:: Instructions for the task ::
If a line in the material below has the word "pixels", copy it.

:: Input records ::
•••
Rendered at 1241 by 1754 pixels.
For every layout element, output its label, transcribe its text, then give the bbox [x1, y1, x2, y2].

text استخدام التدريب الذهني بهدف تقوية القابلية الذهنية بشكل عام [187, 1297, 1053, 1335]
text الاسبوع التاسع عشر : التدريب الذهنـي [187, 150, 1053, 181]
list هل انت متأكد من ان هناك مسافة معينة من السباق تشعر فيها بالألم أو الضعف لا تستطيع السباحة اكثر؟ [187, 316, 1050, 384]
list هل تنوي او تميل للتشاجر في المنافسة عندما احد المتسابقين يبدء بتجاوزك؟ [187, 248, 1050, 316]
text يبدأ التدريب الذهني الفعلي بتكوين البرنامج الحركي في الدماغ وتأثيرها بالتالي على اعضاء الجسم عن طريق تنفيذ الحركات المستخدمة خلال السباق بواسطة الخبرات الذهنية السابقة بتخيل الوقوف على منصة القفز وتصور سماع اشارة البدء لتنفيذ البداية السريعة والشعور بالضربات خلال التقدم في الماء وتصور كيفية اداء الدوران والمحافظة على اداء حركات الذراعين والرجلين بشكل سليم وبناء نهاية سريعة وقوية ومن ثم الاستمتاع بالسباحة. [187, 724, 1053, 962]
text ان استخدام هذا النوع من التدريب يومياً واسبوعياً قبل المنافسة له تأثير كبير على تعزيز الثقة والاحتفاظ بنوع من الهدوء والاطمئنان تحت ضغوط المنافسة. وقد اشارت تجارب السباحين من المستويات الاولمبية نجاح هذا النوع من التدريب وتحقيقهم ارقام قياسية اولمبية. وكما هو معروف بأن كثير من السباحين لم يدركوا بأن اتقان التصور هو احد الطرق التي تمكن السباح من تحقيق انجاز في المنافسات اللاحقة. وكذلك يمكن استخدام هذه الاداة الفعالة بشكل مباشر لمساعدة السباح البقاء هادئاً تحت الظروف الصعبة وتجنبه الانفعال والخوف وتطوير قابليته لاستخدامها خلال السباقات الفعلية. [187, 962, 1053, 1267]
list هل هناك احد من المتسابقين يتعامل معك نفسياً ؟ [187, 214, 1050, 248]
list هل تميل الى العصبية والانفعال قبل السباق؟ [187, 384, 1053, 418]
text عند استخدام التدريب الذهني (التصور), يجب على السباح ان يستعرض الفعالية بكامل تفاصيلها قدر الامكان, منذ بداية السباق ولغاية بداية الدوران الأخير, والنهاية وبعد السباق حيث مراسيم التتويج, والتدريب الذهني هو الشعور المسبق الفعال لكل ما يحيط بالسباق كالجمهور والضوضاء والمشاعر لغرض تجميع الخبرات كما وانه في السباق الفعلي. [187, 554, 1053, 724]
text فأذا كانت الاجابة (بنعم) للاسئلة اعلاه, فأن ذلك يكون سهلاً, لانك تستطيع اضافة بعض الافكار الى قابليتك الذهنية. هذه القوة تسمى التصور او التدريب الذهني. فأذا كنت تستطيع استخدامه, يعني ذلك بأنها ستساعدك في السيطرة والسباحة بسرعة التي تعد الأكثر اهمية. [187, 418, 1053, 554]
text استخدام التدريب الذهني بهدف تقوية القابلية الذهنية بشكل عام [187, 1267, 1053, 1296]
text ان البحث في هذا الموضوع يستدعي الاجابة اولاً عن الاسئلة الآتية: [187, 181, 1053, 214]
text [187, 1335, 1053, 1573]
•••
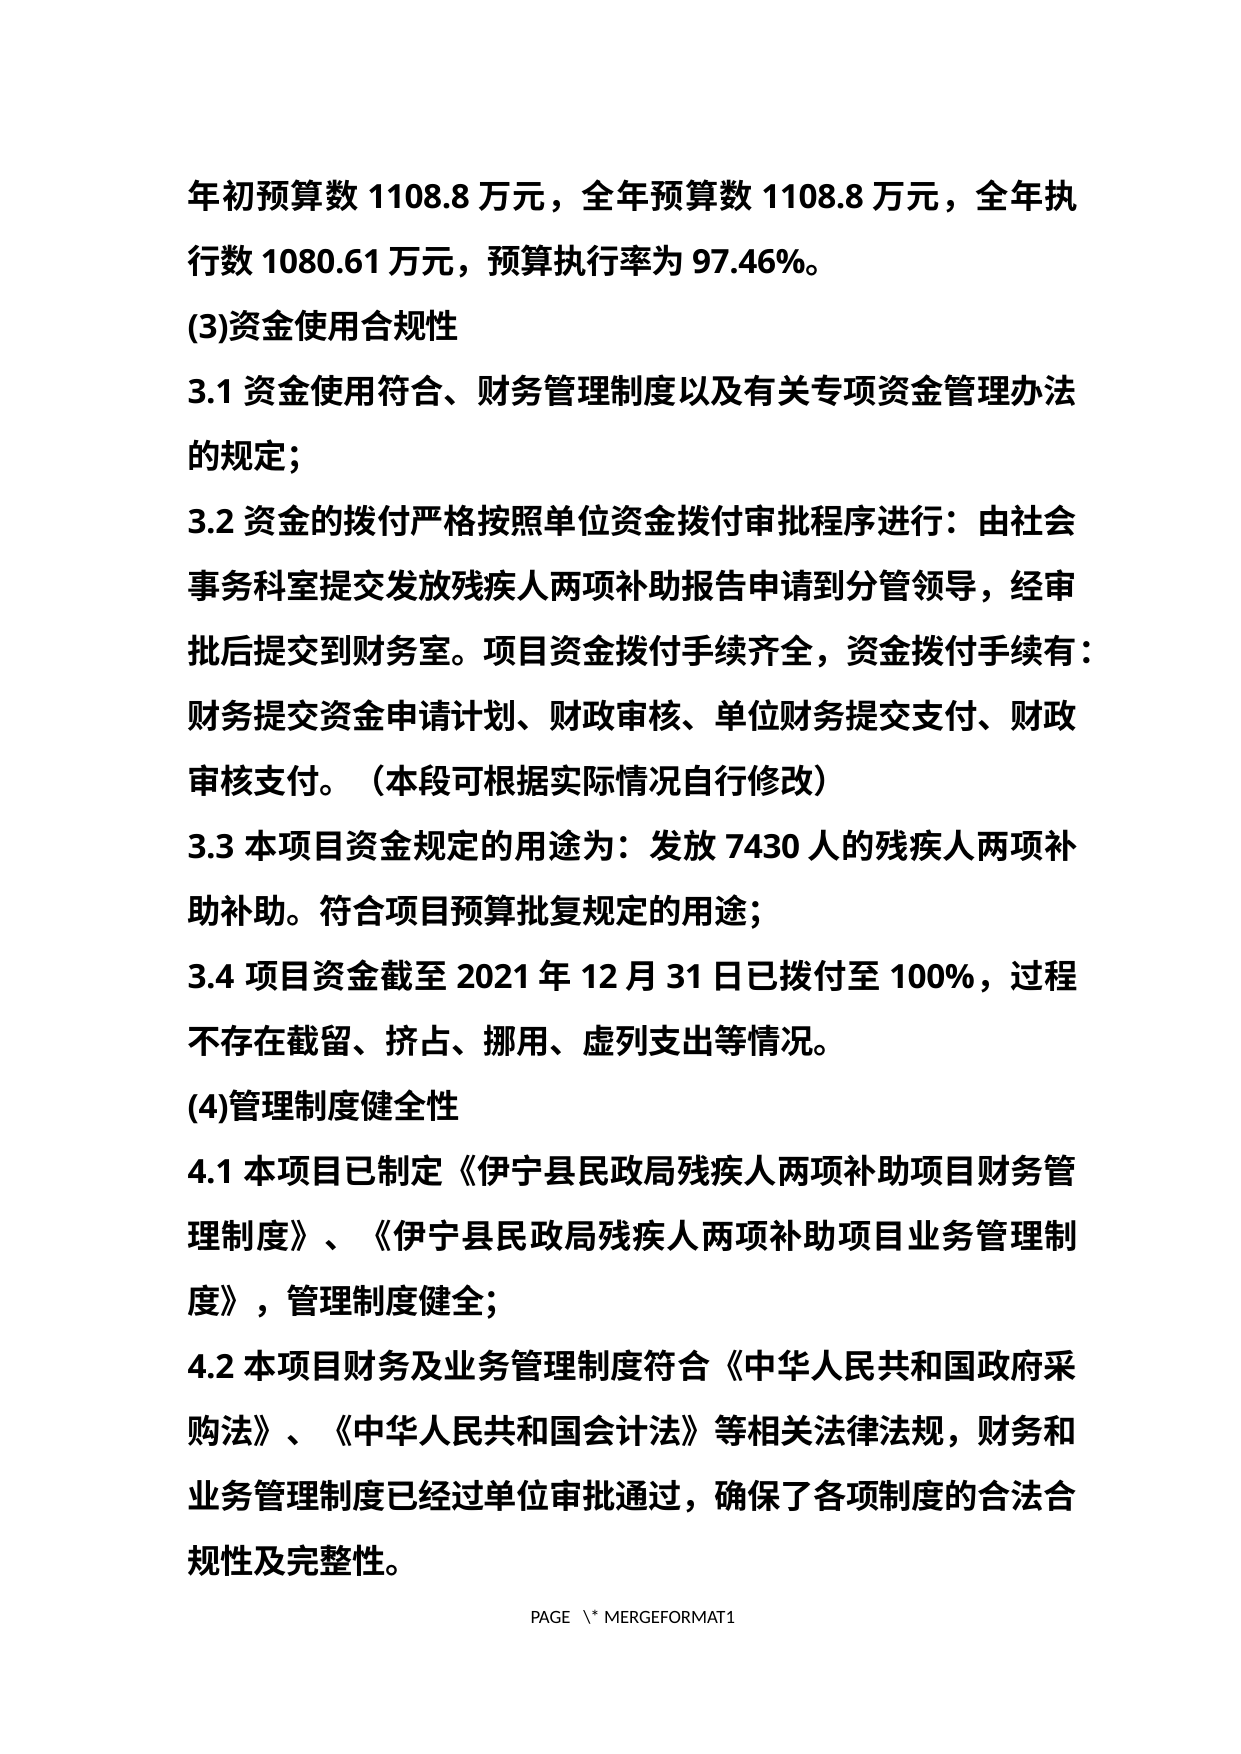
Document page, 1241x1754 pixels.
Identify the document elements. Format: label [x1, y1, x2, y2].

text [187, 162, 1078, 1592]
•••
:: Answer to the problem ::
Rendered at 1241 by 1754 pixels.
Document page, 1241x1754 pixels.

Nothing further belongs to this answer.